How to Work Small Moments of Joy into Your Day
Even if you have only a few minutes, you can find moments of joy in your day
My family has never struggled to find moments of joy in our lives. We’ve always had much to be grateful for—a good home in a safe neighborhood with plenty of food on the table, for starters—but when it comes to health, we’ve always come up short.
While my health is quite good, my father unexpectedly died of a heart attack when he was 39 years old, and my mother was diagnosed with Parkinson’s disease in her early 60s. Last year, she began exhibiting early signs of dementia, and her hallucinations have become increasingly frequent and scary. And two years ago, my sister and I began sharing caregiving responsibilities for her, which turned out to be a full-time job on top of the full-time jobs we already have.

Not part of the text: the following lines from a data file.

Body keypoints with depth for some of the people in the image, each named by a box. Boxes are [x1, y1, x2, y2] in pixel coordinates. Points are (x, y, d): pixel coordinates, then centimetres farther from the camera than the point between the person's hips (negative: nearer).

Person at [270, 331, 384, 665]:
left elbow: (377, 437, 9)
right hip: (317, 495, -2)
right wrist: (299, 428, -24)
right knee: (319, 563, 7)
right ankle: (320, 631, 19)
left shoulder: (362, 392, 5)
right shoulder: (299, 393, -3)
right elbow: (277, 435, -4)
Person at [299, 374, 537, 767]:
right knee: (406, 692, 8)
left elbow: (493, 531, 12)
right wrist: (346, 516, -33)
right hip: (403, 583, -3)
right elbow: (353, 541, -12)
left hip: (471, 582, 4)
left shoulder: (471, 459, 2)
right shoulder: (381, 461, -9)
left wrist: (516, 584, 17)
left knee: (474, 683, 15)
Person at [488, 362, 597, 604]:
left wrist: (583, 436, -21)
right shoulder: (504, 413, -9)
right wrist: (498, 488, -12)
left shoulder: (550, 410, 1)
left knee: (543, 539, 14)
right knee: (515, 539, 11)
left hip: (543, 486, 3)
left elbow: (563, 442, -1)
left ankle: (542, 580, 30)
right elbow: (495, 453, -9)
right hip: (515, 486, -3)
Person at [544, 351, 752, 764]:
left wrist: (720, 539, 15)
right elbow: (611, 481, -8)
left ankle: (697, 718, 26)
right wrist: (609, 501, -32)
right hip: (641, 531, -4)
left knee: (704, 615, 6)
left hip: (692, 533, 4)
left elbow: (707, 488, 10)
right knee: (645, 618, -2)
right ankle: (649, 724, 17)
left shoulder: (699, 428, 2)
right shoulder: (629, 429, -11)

We’ve had to learn about Medicare (which doesn’t pay for long-term care) and apply for Medicaid (which she hasn’t been approved for yet). We handled her taxes; arranged appointments and drove her back and forth; coordinated medications with her doctors; did all her shopping, cooking and cleaning; and helped her bathe and get dressed. There was no setting boundaries—it needed to be done, so we did it.
Under all that stress, my sister and I struggled to maintain a positive attitude. We often felt sorry for ourselves, unable to focus on the many blessings we should be grateful for. Something had to change.

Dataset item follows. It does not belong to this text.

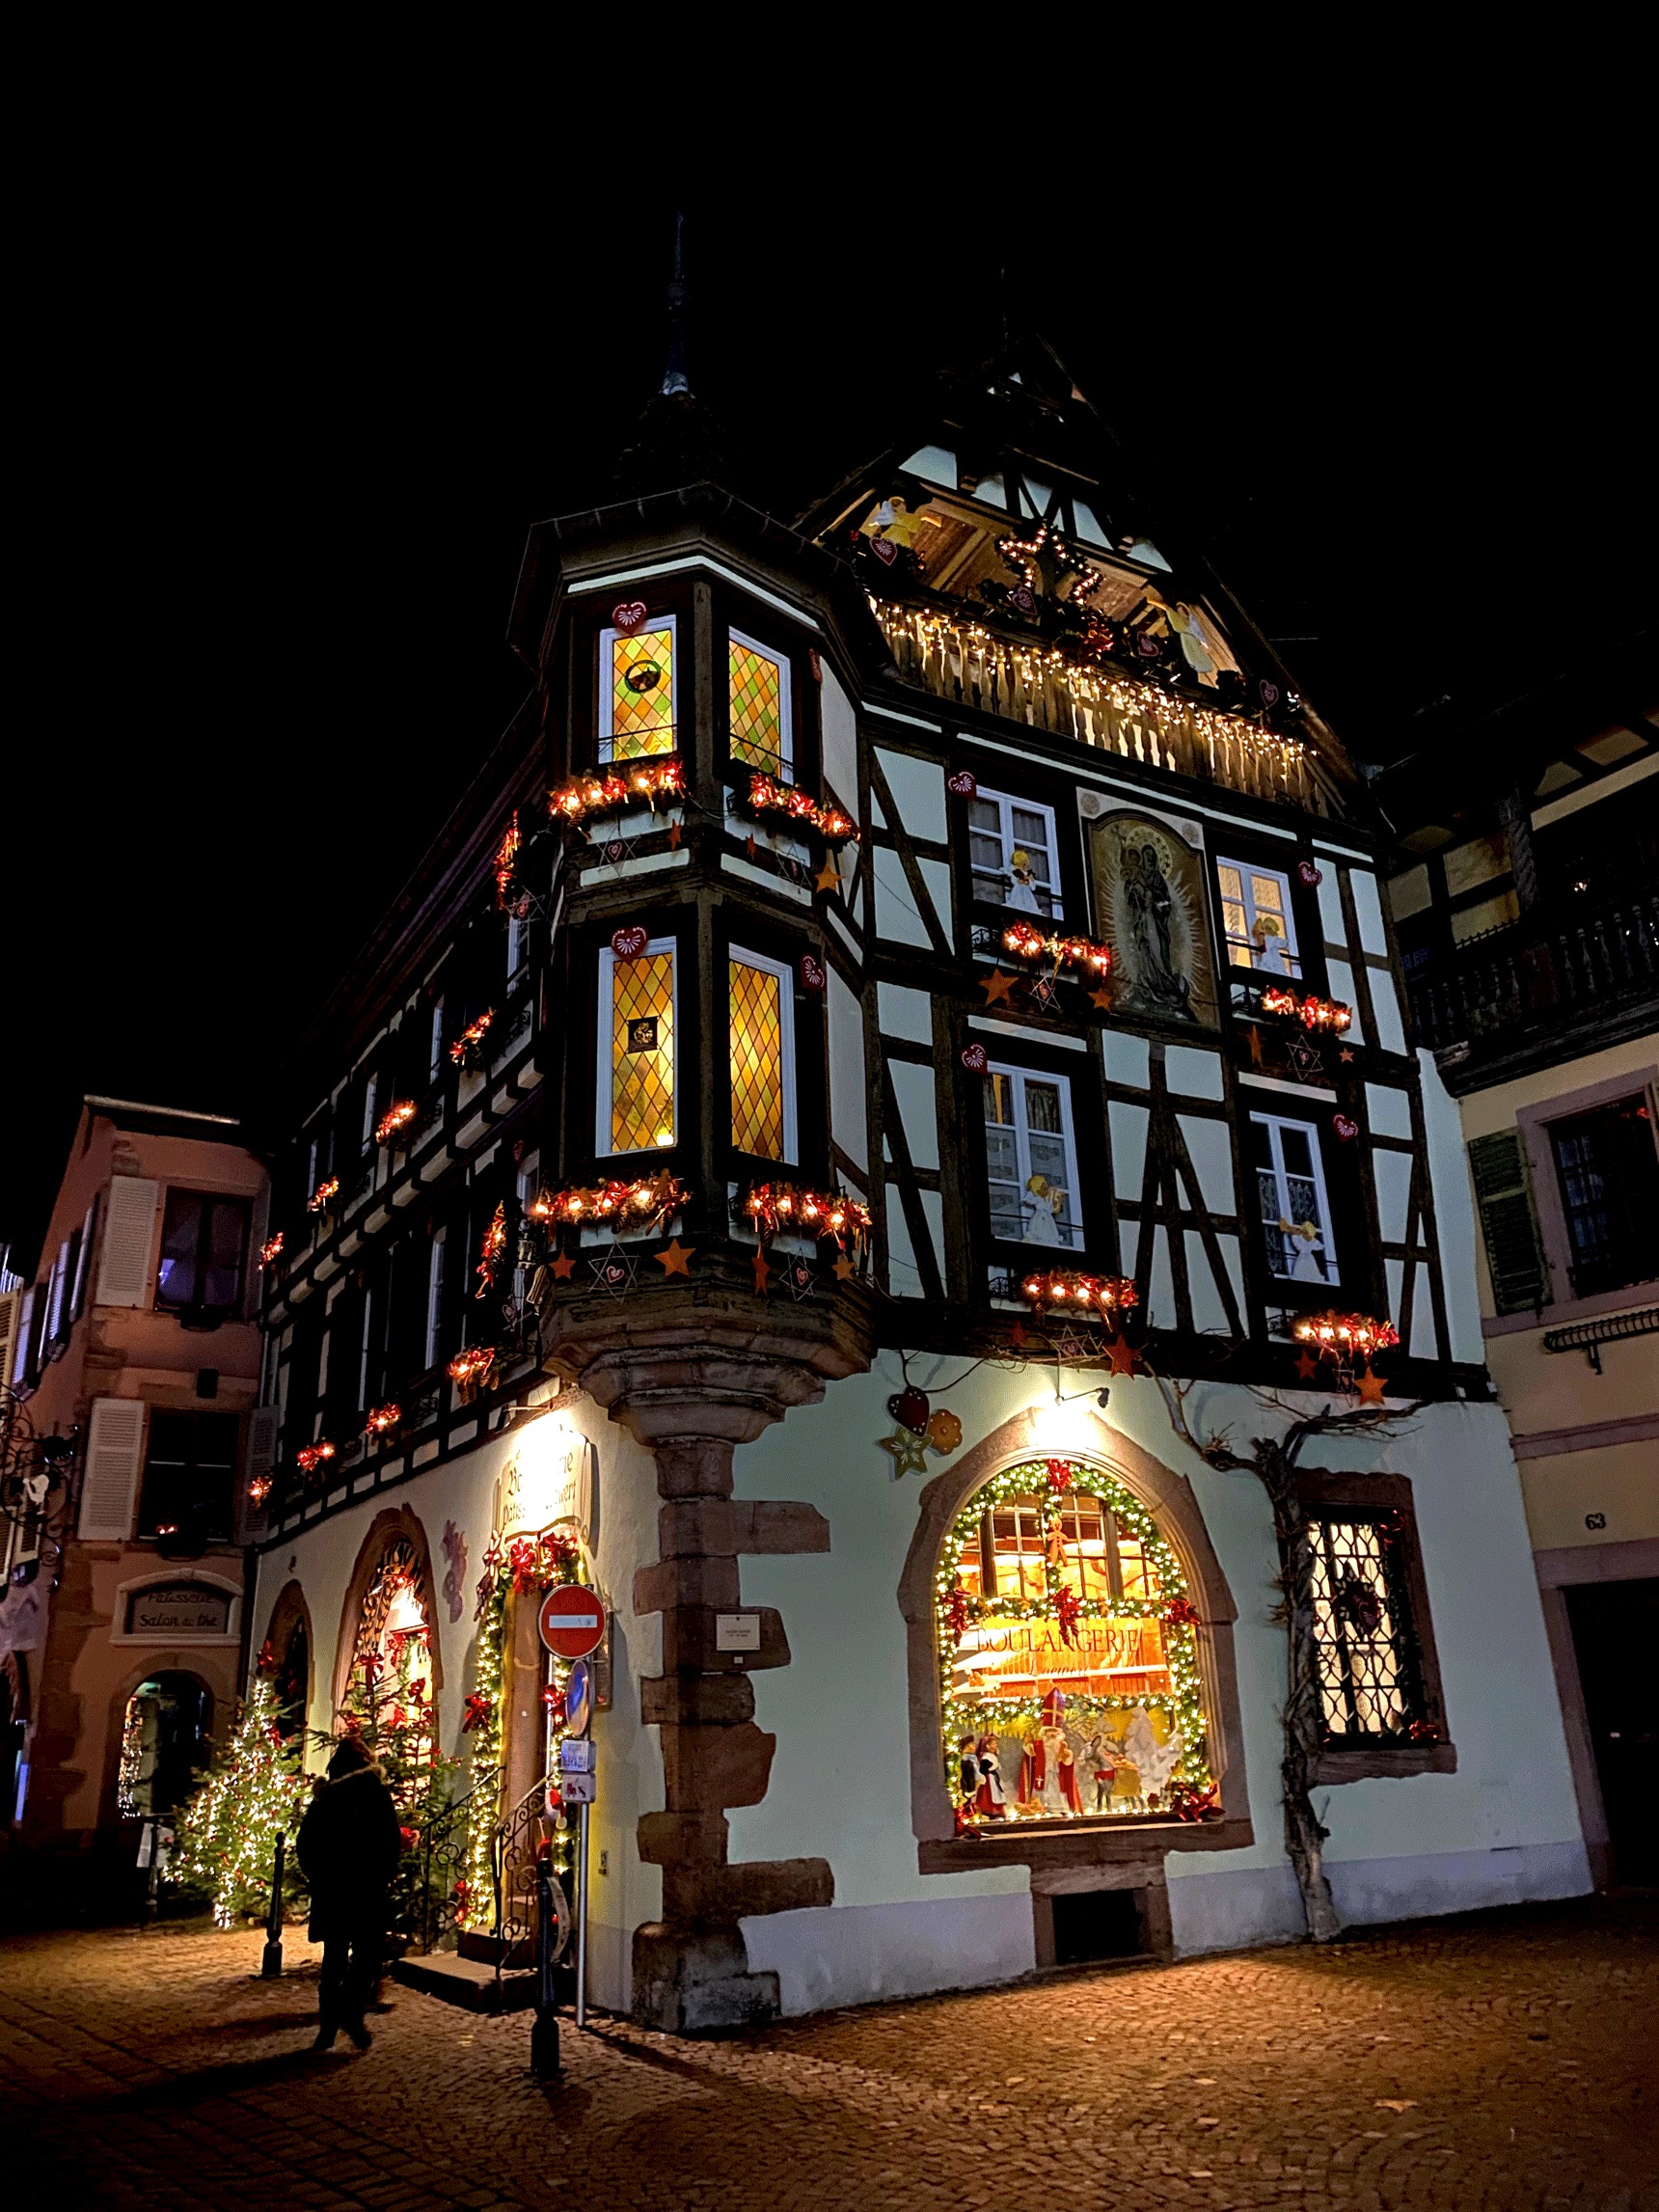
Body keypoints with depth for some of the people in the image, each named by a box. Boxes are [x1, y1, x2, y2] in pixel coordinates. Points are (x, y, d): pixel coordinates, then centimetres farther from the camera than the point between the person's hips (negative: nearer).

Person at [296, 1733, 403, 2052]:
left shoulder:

Finding moments of joy every day
There’s nothing I love more than going for a long bike ride or a scenic hike. Getting out in nature doesn’t just give me some much-needed work-life balance; this digital detox acts as a happiness meditation of sorts, thanks to the positive effects of exercise on emotion.
But at times, I only have five minutes free in the day. If I am lucky enough to have an hour, it may not be until after I’ve put my mom and the kids to bed, and I’m not about to head out for a hike at 10 p.m.
With that in mind, I began thinking about how to work small moments of joy into my day instead of waiting for the rare day to myself.
Recording moments of joy
The strategy I came up with was to work at least one moment of joy into my schedule every single day and to write it down in my day planner. (You can use a store-bought gratitude journal in the same way.)
In some cases, if I know which joyful moment I’ll be able to work into my day (for instance, if I know my sister will watch my mom so I can go for a hike with a friend), I’ll write it down in advance, which gives me something to look forward to. Most of the time, however, I wind up spontaneously working in a moment of joy and then recording it at the bottom of the page in my planner.
Not only does this strategy help validate my moment of joy, but my spin on gratitude journaling also allows me to look back on these happy moments. If I’m feeling frustrated and overwhelmed, it’s a nice reminder that I’ve been able to find some happiness here and there, and it also serves as good motivation for choosing happiness in the future.
Easy ways to work happiness into your day
Not only are there mental health benefits of reading, but it’s also an activity that I really enjoy. And it’s relatively easy to work into my day. If I wake up early or stay up late, I may be able to read a few chapters of my favorite mystery novel, but on a very busy day, I may get only five to ten minutes. I always keep a magazine around the house, and I bring one with me when I take my mom to appointments, so if I have the opportunity to read, I can take advantage of it.
Other times, I may call a friend and catch up while I’m folding towels or when I’m waiting for my mom to finish up in the bathroom. If I don’t have time to work out, I do push-ups on the counter while I’m waiting for my mom’s food to heat up, and if I need to pick up groceries at the farmers market, I grab a bunch of flowers for myself (and for my mom), since I’m already there.
In all these instances, I’m not trying to work more minutes into the day; I’m making the most of the time I have and working in moments of joy anywhere and everywhere possible.
Reframing sadness and frustration
One of my constant sources of stress is that my mother’s many plants are constantly dying, meaning I always have to run around the house, watering and repotting them and cleaning up the mess of dry and fallen leaves. It’s a small inconvenience, but it drives me nuts. I know my mother won’t be with us much longer, so I like to think of how caring for her plants is helping me prepare for a life without her.
As any caregiver knows, caring for a loved one is thoroughly exhausting, particularly when that person has both physical and mental disabilities. The past two years have been the most difficult period of my life. But anytime I’m feeling sorry for myself—which I will admit is quite often—I shift my mindset. I consider how lucky I am to still have my mom.
My siblings and I grew up without a father, and several of my friends have already lost both their parents. We may not have a perfect life, and I may not have mastered happiness, but my mother is still alive. And that is something to be tremendously happy about.